> Instruction:
Please print each line of the material below word for word, keeping every character unchanged.

Collected data entries:
┌────────
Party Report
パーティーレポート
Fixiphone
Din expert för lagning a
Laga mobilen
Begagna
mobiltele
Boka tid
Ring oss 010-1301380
└────────
> Solution to this problem:
Party Report
パーティーレポート
Fixiphone
Din expert för lagning a
Laga mobilen
Begagna
mobiltele
Boka tid
Ring oss 010-1301380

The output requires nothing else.